# Excerpt
···
DejaPoo

A note of appreciation

In dejapoo on December 20, 2010 at 9:38 pm

First off, let me say that I feel quite embarrassed to have left that last post up.  It’s like only realizing after seeing it pixelated online that the picture you posted makes you look a little fat & a little drunk.  You feel self-conscious that it is up, but just as self-conscious about taking it down.  Won’t that seem vain, to the people who already saw it up?  Isn’t that the “real” you, even if you wish it weren’t?  That’s how the last post feels.  I hate that it is there, and I hate that it is true.  And yet….to take it down feels wrong somehow.  Life isn’t all tumbling parties & first words.

Fortunately, the funk I was in when I wrote the last post has gone and in it’s place is the new normal I am accustomed to:  exhausted, sinking under a long To Do list & madly in love with you-know-who.

We went to the library this morning.  One of the nice things about living in Pleasantville is that the libraries here have entire areas devoted to children, areas often the same as or larger than the adult sections.  Everyone out here is the parent of a kid, a babysitter of a kid or an actual kid.  And the library knows that “real” adults (the ones with lives not dominated by karate, soccer, birthday parties & camp) do not come to the library.  Accordingly, the library has child-size tables and chairs, stacks upon stacks of children’s books, puzzles, stuffed animals and even padded areas for the climbers and the floppers.

In addition to reading and playing, the library encourages Z to be very loud.  I think it’s a combination of the stillness in the air & the fact that Mommy overemphasizes her whisper-mouth.  Z still thinks when I whisper that it is the beginning of a game, to which the appropriate next move is to yell.  (I blame the “Opposites” book we read that marries “whisper” and “shout.”)  Fortunately, though, there was not one other sole in the library this morning, save the good-natured, bespectacled lady who sings The Library Song at storytime.  (Imagine singing this 30 times in a row, while clapping and swaying:  Look who came to the library today….the library today….the library today….Look who came to the library today…..YOURRRR NAMMEEEE DIDDDD!)
···
# Listed records
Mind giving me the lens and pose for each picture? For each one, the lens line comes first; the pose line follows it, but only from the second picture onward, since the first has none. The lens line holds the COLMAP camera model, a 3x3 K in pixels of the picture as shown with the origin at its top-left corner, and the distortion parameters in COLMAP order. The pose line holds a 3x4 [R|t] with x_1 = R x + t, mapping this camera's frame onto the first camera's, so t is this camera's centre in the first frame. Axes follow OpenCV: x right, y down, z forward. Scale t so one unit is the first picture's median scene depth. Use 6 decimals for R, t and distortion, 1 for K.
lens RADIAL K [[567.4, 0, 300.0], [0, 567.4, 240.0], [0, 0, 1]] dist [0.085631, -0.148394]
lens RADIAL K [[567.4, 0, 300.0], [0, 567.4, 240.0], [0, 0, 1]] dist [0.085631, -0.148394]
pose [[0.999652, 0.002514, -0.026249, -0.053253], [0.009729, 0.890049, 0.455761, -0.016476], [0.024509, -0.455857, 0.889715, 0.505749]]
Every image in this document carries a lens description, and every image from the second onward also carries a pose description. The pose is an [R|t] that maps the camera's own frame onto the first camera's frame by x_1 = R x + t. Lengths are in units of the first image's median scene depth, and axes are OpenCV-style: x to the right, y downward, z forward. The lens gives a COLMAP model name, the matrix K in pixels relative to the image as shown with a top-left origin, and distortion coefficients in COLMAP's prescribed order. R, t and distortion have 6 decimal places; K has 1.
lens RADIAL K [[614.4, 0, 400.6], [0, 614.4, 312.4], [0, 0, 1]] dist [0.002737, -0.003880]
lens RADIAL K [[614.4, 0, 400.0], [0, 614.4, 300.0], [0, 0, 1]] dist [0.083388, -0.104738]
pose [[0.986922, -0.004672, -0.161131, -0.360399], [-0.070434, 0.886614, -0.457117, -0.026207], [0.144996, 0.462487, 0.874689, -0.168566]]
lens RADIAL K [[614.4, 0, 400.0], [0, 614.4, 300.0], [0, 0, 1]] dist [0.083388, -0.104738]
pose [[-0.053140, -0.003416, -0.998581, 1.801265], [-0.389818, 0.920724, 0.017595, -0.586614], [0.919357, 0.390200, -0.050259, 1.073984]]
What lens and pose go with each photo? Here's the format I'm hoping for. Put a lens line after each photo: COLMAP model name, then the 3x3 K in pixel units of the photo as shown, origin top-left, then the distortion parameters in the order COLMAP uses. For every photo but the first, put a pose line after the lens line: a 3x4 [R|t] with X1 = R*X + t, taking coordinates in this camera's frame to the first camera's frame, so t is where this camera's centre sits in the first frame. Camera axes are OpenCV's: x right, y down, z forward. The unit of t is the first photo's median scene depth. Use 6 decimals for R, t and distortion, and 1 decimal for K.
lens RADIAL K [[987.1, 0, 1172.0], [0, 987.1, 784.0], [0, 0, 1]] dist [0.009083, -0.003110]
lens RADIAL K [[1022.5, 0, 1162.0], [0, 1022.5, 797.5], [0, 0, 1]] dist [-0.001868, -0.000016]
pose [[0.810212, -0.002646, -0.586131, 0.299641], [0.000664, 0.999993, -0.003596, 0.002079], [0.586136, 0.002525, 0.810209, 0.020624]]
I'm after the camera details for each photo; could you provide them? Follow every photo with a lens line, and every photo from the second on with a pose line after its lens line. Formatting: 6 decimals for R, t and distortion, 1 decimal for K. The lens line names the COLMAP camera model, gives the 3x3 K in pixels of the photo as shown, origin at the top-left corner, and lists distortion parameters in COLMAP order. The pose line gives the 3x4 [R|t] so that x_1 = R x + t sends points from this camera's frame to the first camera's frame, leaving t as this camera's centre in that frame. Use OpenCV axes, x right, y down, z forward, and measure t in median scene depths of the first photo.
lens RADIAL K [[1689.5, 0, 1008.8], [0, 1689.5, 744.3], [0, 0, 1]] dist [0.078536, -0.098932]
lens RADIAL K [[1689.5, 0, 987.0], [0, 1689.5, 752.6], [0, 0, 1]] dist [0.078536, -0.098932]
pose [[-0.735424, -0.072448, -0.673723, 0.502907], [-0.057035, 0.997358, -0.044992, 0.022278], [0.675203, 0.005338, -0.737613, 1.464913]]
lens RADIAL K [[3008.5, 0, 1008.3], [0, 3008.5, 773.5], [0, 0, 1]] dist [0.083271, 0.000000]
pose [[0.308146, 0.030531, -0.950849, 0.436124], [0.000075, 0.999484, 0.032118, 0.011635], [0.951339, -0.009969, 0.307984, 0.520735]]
···
# Actions to take
a) In the DejaPoo post, repeat the passage from "First off, let" to "parties & first words." word for word.
b) List the activities named in the DejaPoo post's parenthetical about "real" adults.

# List of answers
a)
First off, let me say that I feel quite embarrassed to have left that last post up.  It’s like only realizing after seeing it pixelated online that the picture you posted makes you look a little fat & a little drunk.  You feel self-conscious that it is up, but just as self-conscious about taking it down.  Won’t that seem vain, to the people who already saw it up?  Isn’t that the “real” you, even if you wish it weren’t?  That’s how the last post feels.  I hate that it is there, and I hate that it is true.  And yet….to take it down feels wrong somehow.  Life isn’t all tumbling parties & first words.

b) karate, soccer, birthday parties, camp